Among pregnant women, exposure to mRNA COVID-19 vaccine in the first trimester does not appear to contribute to an increased risk of selected major structural birth defects, according to a retrospective study.
Researchers used data from eight health systems in California, Oregon, Washington, Colorado, Minnesota, and Wisconsin in the Vaccine Safety Datalink. They looked at 42,156 eligible pregnancies (mean maternal age 30.9 years), of which 7,632 (18.1 percent) were exposed to an mRNA COVID-19 vaccine in the first trimester. Electronic health data using validated algorithms were used to identify selected major structural birth defects among live-born infants.
In the 34,524 pregnancies without exposure to a first-trimester COVID-19 vaccination, vaccine exposure occurred before pregnancy in 2,045 (5.9 percent) or during the second or third trimester in 13,494 (39.1 percent); 18,985 (55.0 percent) remained unvaccinated before or during pregnancy.

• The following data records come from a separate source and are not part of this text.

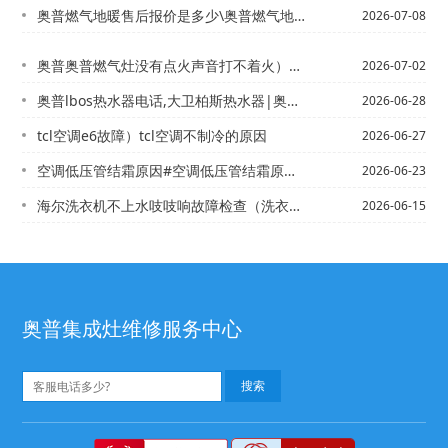
奥普燃气地暖售后报价是多少\奥普燃气地暖售后报价是多少钱2027年更新
2026-07-08
奥普奥普燃气灶没有点火声音打不着火）奥普热水器宝修电话,修热水器维修
2026-07-02
奥普lbos热水器电话,大卫柏斯热水器|奥普leader燃气灶打不着火
2026-06-28
tcl空调e6故障）tcl空调不制冷的原因
2026-06-27
空调低压管结霜原因#空调低压管结霜原因_1
2026-06-23
海尔洗衣机不上水吱吱响故障检查（洗衣机不上水故障维修参考）\海尔洗衣机不脱水e2...
2026-06-15
奥普集成灶维修服务中心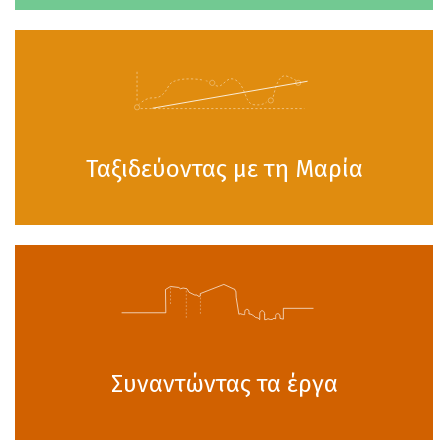
Ταξιδεύοντας με τη Μαρία
Συναντώντας τα έργα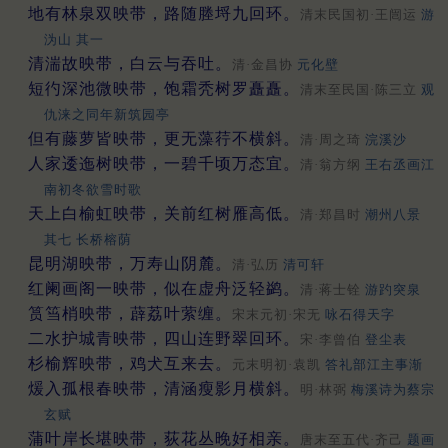
地有林泉双映带，路随塍埒九回环。
清末民国初·王闿运
游
沩山 其一
清湍故映带，白云与吞吐。
清·金昌协
元化壁
短彴深池微映带，饱霜秃树罗矗矗。
清末至民国·陈三立
观
仇涞之同年新筑园亭
但有藤萝皆映带，更无藻荇不横斜。
清·周之琦
浣溪沙
人家逶迤树映带，一碧千顷万态宜。
清·翁方纲
王右丞画江
南初冬欲雪时歌
天上白榆虹映带，关前红树雁高低。
清·郑昌时
潮州八景
其七 长桥榕荫
昆明湖映带，万寿山阴麓。
清·弘历
清可轩
红阑画阁一映带，似在虚舟泛轻鹢。
清·蒋士铨
游趵突泉
筼筜梢映带，薜荔叶萦缠。
宋末元初·宋无
咏石得天字
二水护城青映带，四山连野翠回环。
宋·李曾伯
登尘表
杉榆辉映带，鸡犬互来去。
元末明初·袁凯
答礼部江主事渐
煖入孤根春映带，清涵瘦影月横斜。
明·林弼
梅溪诗为蔡宗
玄赋
蒲叶岸长堪映带，荻花丛晚好相亲。
唐末至五代·齐己
题画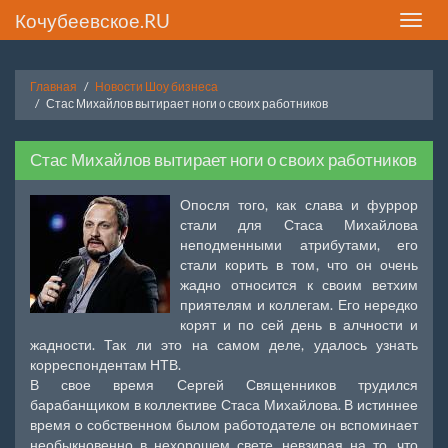
Кочубеевское.RU
Toggle
naviga
Главная
Новости Шоу бизнеса
Стас Михайлов вытирает ноги о своих работников
Стас Михайлов вытирает ноги о своих работников
Опосля того, как слава и фуррор
стали для Стаса Михайлова
неподменными атрибутами, его
стали корить в том, что он очень
жадно относится к своим ветхим
приятелям и коллегам. Его нередко
корят и по сей день в алчности и
жадности. Так ли это на самом деле, удалось узнать
корреспондентам НТВ.
В свое время Сергей Священников трудился
барабанщиком в коллективе Стаса Михайлова. В истиннее
время о собственном былом работодателе он вспоминает
необыкновенно в нехорошем свете, невзирая на то, что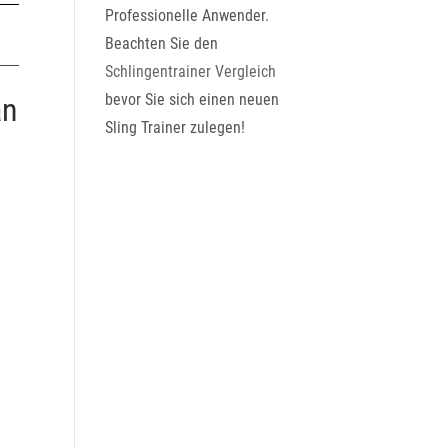
Professionelle Anwender.
Beachten Sie den
Schlingentrainer Vergleich
bevor Sie sich einen neuen
an
Sling Trainer zulegen!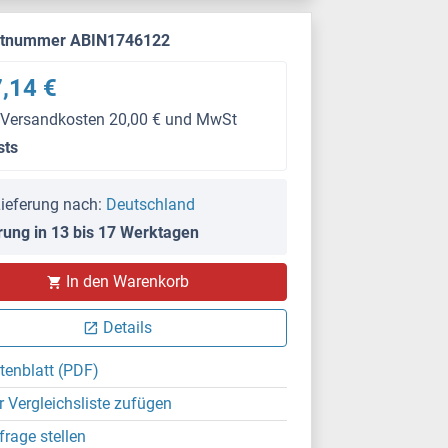
ktnummer ABIN1746122
,14 €
 Versandkosten 20,00 € und MwSt
sts
ieferung nach:
Deutschland
rung in 13 bis 17 Werktagen
In den Warenkorb
Details
tenblatt (PDF)
r Vergleichsliste zufügen
frage stellen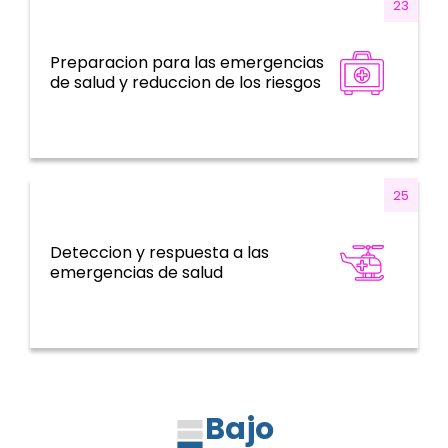
23
Preparacion para las emergencias
Emergencias de salud
de salud y reduccion de los riesgos
25
Deteccion y respuesta a las
Emergencias de salud
emergencias de salud
Bajo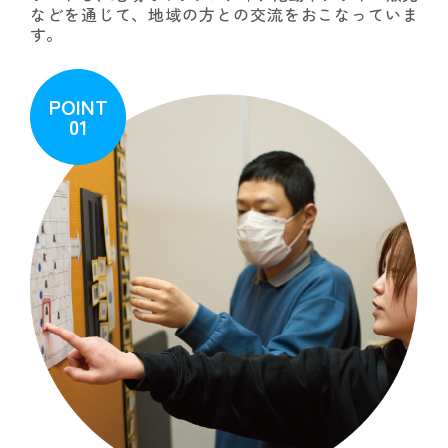
などを通じて、地域の方との交流をおこなっていま
す。
POINT
01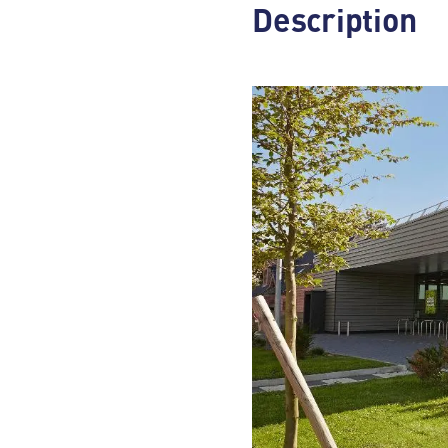
Description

Compared with pregnant women who were unvaccinated in the first trimester, those who did receive the vaccine during the same period tended to be older (mean age 32.3 vs 30.6 years). Application of stabilized inverse probability weighting made the differences in baseline characteristics between vaccinated and unvaccinated pregnant persons in the first trimester negligible (standardized mean difference <0.20).
Selected major structural birth defects occurred in 113 infants (1.48 percent) born to mothers with exposure to first-trimester mRNA COVID-19 vaccination and in 488 infants (1.41 percent) born to mothers without first-trimester vaccine exposure (adjusted prevalence ratio, 1.02, 95 percent confidence interval, 0.78–1.33).
In secondary analyses, wherein major structural birth defect outcomes were grouped by organ system, no significant differences were observed between the first-trimester vaccinated and unvaccinated cohorts.